A Transbrasil não teve sorte diferente. Desejosa em transformar o Planalto Central em sua base de operação, construiu uma imponente sede nas imediações do aeroporto. Promoveu o romântico vôo Brasília Amsterdam, com escala, na ida, em Fortaleza e, na volta, uma paradinha na capital internacional da valsa: Viena. Por meio dela, também era possível ir de Washington, capital do maior país da América do Norte, direto a capital do maior país da América do Sul. Os dois vôos desapareceram e da Transbrasil só restaram esqueletos de aeronaves nos pátios do aeroporto. Destino amaldiçoado também teve a Vasp, que compartilhou com a belga Sabena a ligação com Bruxelas. Ambas faliram.

Quando ainda era a principal companhia aérea do Brasil, a Varig chegou a operar dois vôos internacionais a partir do JK.

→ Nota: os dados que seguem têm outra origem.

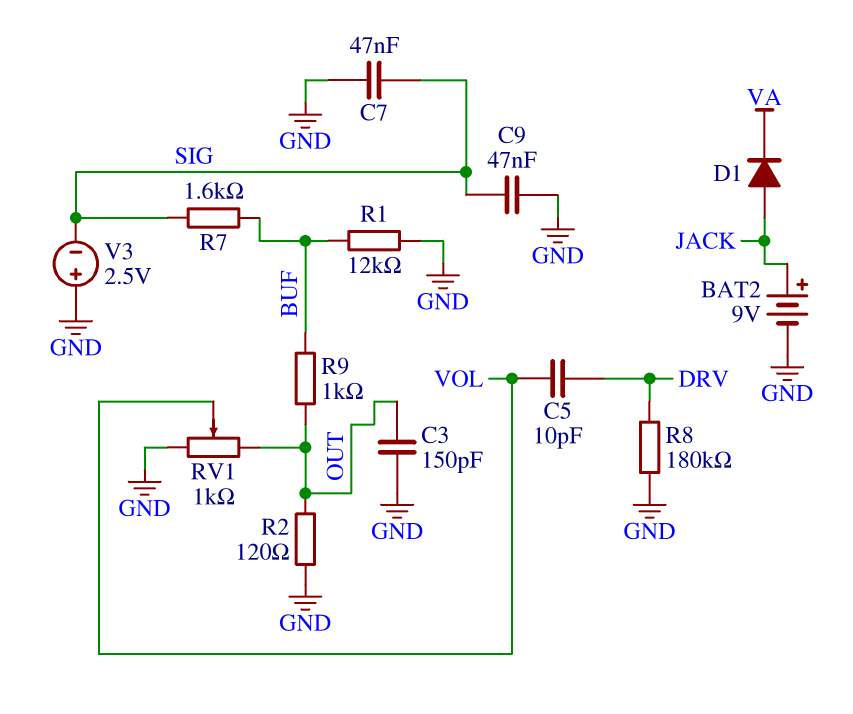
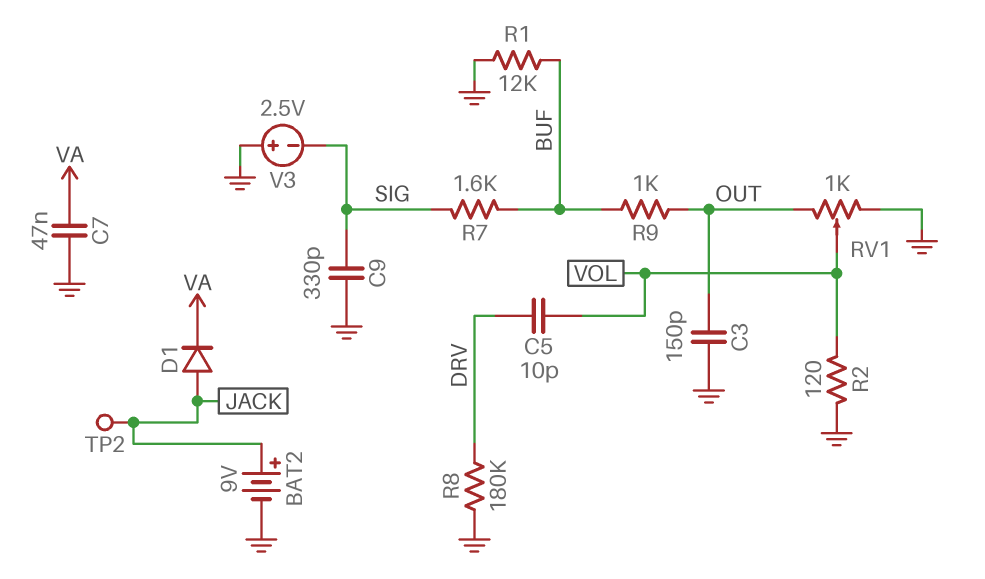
C7: 47nF (GND, SIG) -> 47nF (GND, VA)
C9: 47nF (GND, SIG) -> 330pF (GND, SIG)
R2: 120 (GND, OUT) -> 120 (GND, VOL)
TP2: none -> test point (JACK)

O primeiro interconectava as duas cidades politicamente mais importantes do Mercosul: Buenos Aires e Brasília. O segundo colocava numa mesma rota a Cidade do México, Manaus e nossa Capital. Mas nem as energias astecas foram fortes para que a empresa resistisse à maldição candanga. A Gol, que a arrematou, não mais operou essa freqüências, mas foi só anunciar o desejo de ligar o Distrito Federal a Rosário, na Argentina, com uma escala em Florianópolis, para começar a apresentar maus resultados operacionais. Teve até que vender uma parcela de seu capital para a norte-americana Delta.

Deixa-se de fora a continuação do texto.